Énoncé du problème> Relevez toutes les lignes de la liste ci-dessous où figure le mot « value », en les recopiant une à une.

Exercices d'interprétation de graphiques>
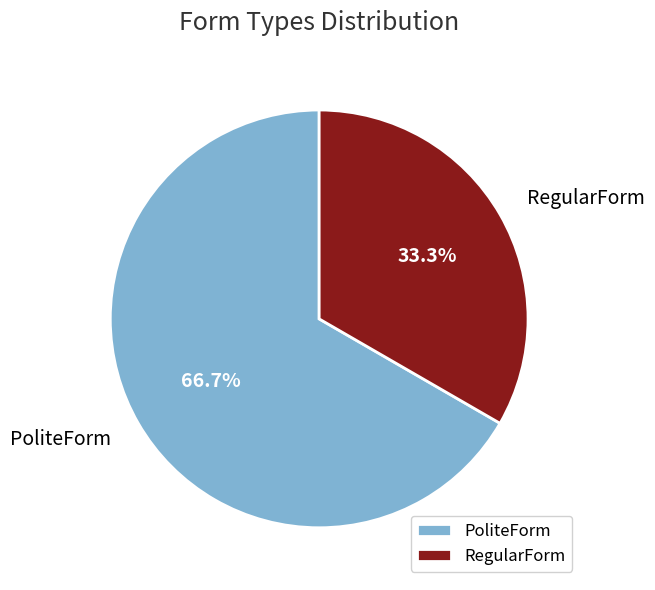

Rank the categories by value from highest to lowest.

PoliteForm, RegularForm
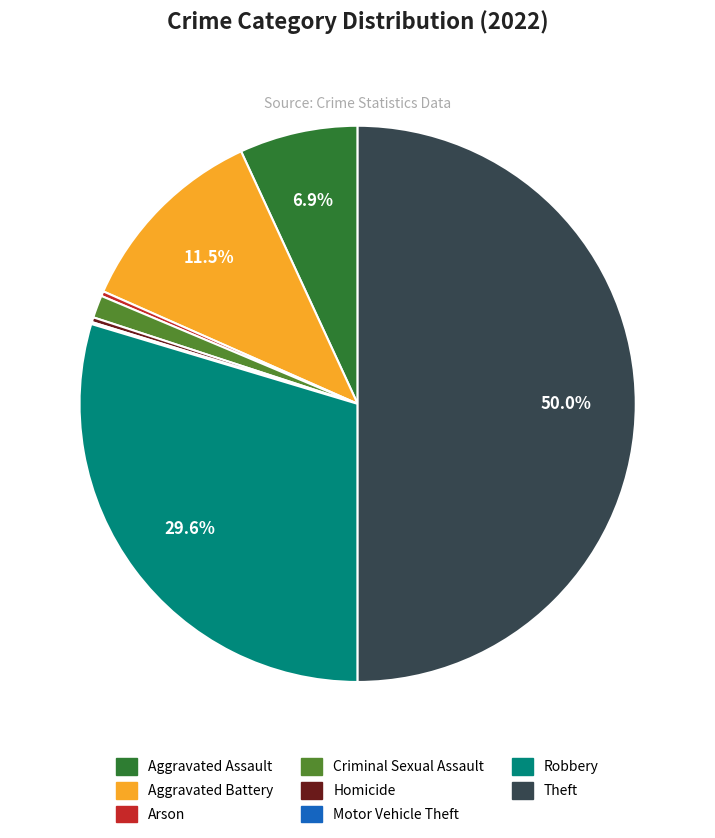

What percentage is NOT represented by Aggravated Battery?

88.5%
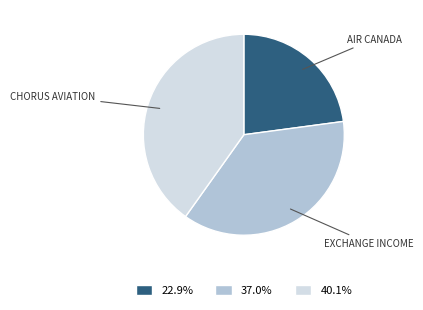

Does any single category account for the majority?

No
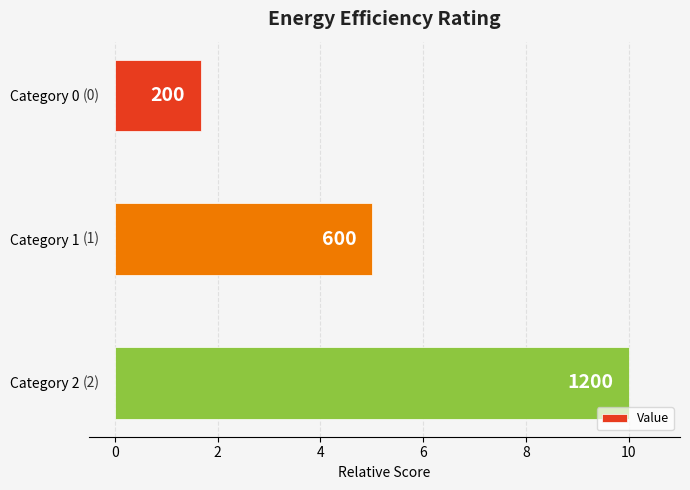

How many bars are there in total?

3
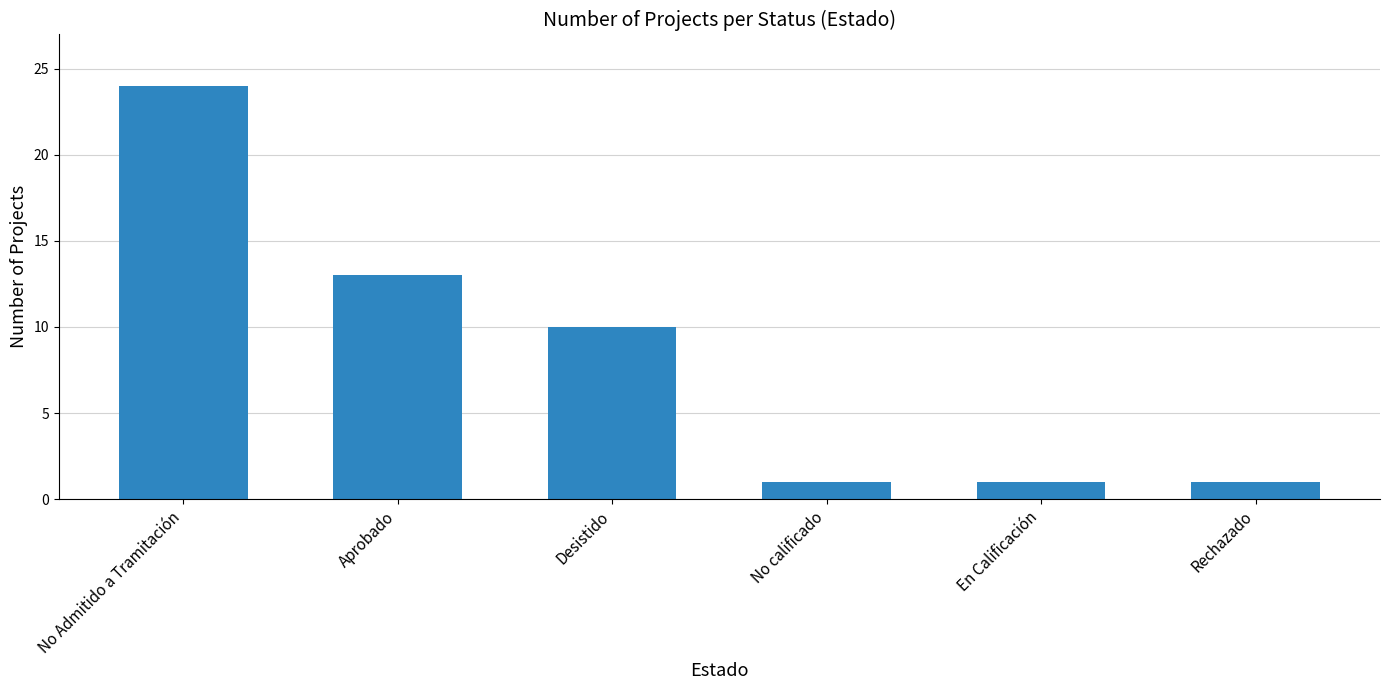

What is the value of the 2nd bar from the left?

13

La réponse>
Rank the categories by value from highest to lowest.
What is the value of the 2nd bar from the left?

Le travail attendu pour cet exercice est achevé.